Rapid developments in technology are transforming the outlook for the transport sector and will provide the best investment opportunities for the sector, according to the eighth The way ahead Transport survey from global law firm Norton Rose Fulbright.

Sentiment is overwhelmingly positive in the aviation industry, with 90 percent of respondents reporting that current market conditions are favourable for their industry.

Some 57 percent of respondents from the aviation industry have called for additional capacity in emerging markets rather than closer integration with other forms of transport.

A fifth of a total of 196 respondents view new technology as the optimal investment opportunity for their industry, ahead of investment in infrastructure improvements. Big data and predictive analytics are expected to be the most significant drivers of change in the transportation sector over the next five years according to 43 percent of respondents. However, as the sector increasingly looks to digitalisation 82 percent of respondents anticipate an increase in cyber-attacks over the next five years.

Harry Theochari, global head of transport, Norton Rose Fulbright, comments: “Technology investment is on the rise and that seems likely to continue. Big data and predictive analytics give operators the ability to anticipate repairs and maintenance and to better understand and forecast consumer behaviour giving those operators a significant competitive advantage at a time of increasingly fierce competition across the sector.”

The impact of global political uncertainty (29%) and a global recession (22%), are seen as the greatest threats to the sector over the next five years.

Just 22 percent of respondents from the aviation and shipping industry believe finance will be increasingly available over the next five years. The aviation share may be offset by the shipping responses here since aviation finance remains liquid.

Respondents appear divided when asked what they view as the optimal investment opportunity for the sector. While 25 percent point to the development of new markets, both geographical and sectoral, 17 percent point to the purchase or leasing of aircraft, favouring new rather than used aircraft, and narrow-body rather than wide-body or regional aircraft. A further 17 percent highlight infrastructure improvements.

Some 57 percent of respondents believe that increased airport capacity in emerging markets and at existing airports is the infrastructure investment that would benefit their industry the most over the next five years.  Twenty-eight percent prefer to focus investment on air traffic control.

China offers the best investment opportunities over the next two to five years, according to 24 percent.

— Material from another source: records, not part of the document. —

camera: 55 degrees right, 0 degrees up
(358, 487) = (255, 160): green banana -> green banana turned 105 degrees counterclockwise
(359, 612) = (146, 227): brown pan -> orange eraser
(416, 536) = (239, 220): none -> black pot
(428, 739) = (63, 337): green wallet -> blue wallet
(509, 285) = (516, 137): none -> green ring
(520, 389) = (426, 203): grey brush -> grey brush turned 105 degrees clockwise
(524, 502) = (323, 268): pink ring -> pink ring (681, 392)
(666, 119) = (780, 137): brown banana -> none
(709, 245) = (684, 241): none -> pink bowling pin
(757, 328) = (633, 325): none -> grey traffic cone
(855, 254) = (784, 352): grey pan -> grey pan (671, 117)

India and the US are also popular markets for aviation investment, according to 16 percent and 11 percent respectively, with India overtaking the US in the past year. Regionally, Asia is the most popular investment market, favoured by 55 percent.

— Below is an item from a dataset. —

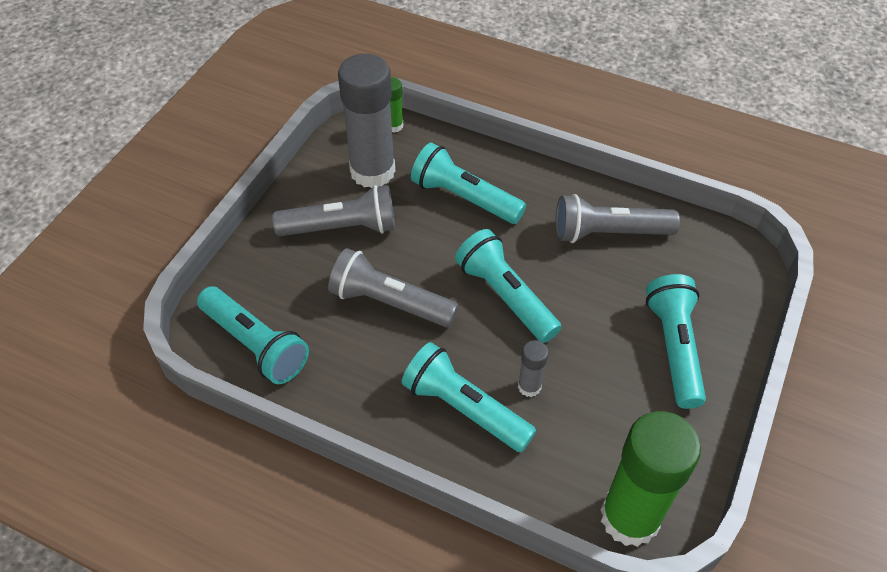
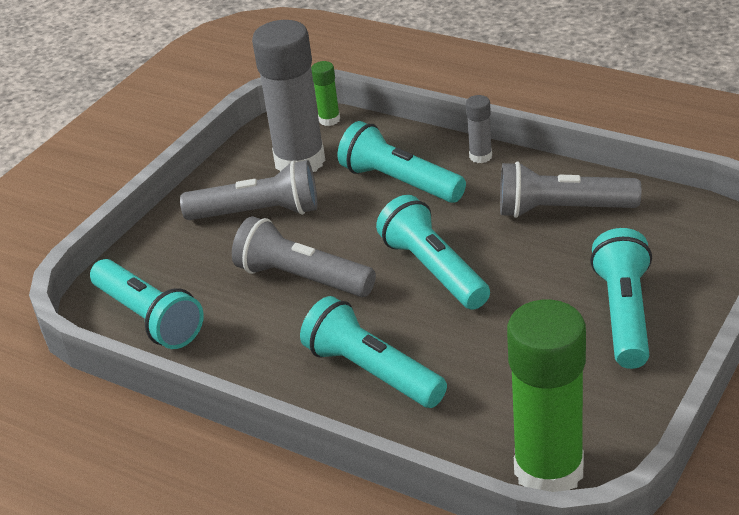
camera: 10 degrees right, 15 degrees down
(529, 386) = (449, 351): grey glue stick -> grey glue stick (480, 156)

Despite the limited interest in investment in new technology generally, big data and predictive analytics finds enthusiastic supporters amongst respondents from the aviation industry

The ability to anticipate passengers’ behaviour, as well as maintenance issues and repairs, will be the biggest driver of change in the aviation industry over the next five years according to 47 percent, and is likely to give the operators who adopt this technology a clear competitive advantage.

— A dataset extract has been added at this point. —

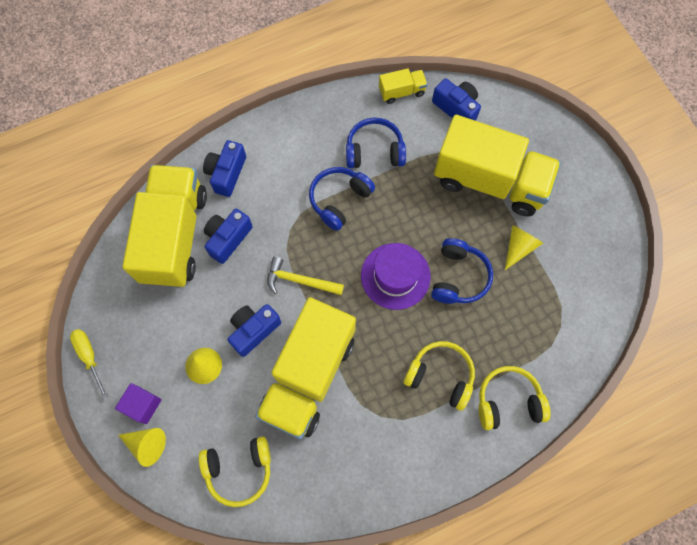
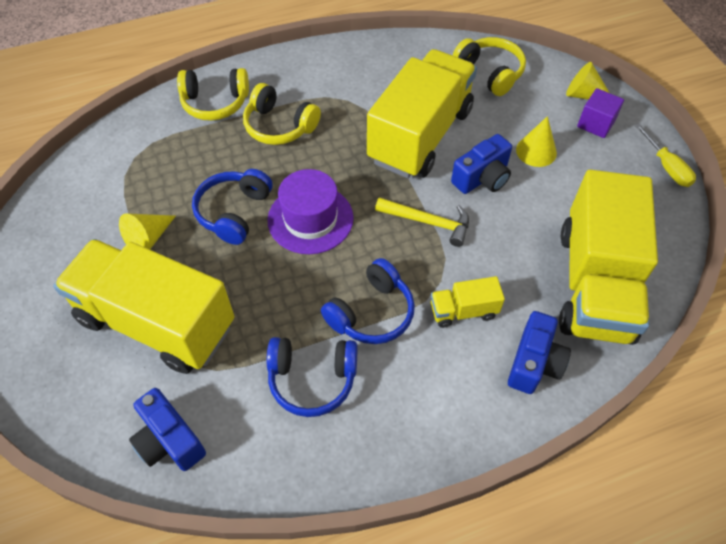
camera: 175 degrees left, 15 degrees down
(228, 238) = (523, 276): blue camera -> none
(239, 470) = (490, 73): yellow headphones -> yellow headphones turned 60 degrees clockwise
(401, 92) = (251, 478): yellow truck -> yellow truck (463, 311)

When asked which regulation has had the greatest impact on the aviation industry over the past decade, 30 percent pointed to an uncoordinated approach to aviation regulation globally, while 15 percent cite the regulation of competition and barriers to entry, and 13 percent mentioned fragmented and bilateral air service agreements.

Negotiating coordinated air service agreements comes top of the aviation industry’s wish list for government support. 25 percent believe that Open Skies agreements would be the most helpful form of government support for the aviation industry, followed by 18 percent who would like to see the removal of barriers to foreign investment – both key concerns for airlines with operations in Europe following the UK’s vote to leave the European Union. 16 percent would like passenger and fuel taxes to be lowered.

Some 29 percent of respondents anticipate that capital markets will be a key source of funding over the next two years, followed by 25 percent who point to operating leases (which free up airline capital), and 24 percent who point to bank debt. Respondents are broadly satisfied that finance will remain available to the aviation industry – 65 percent believe that access to funding will remain at the same level over the next five years, while 22 percent believe that funding will become increasingly available.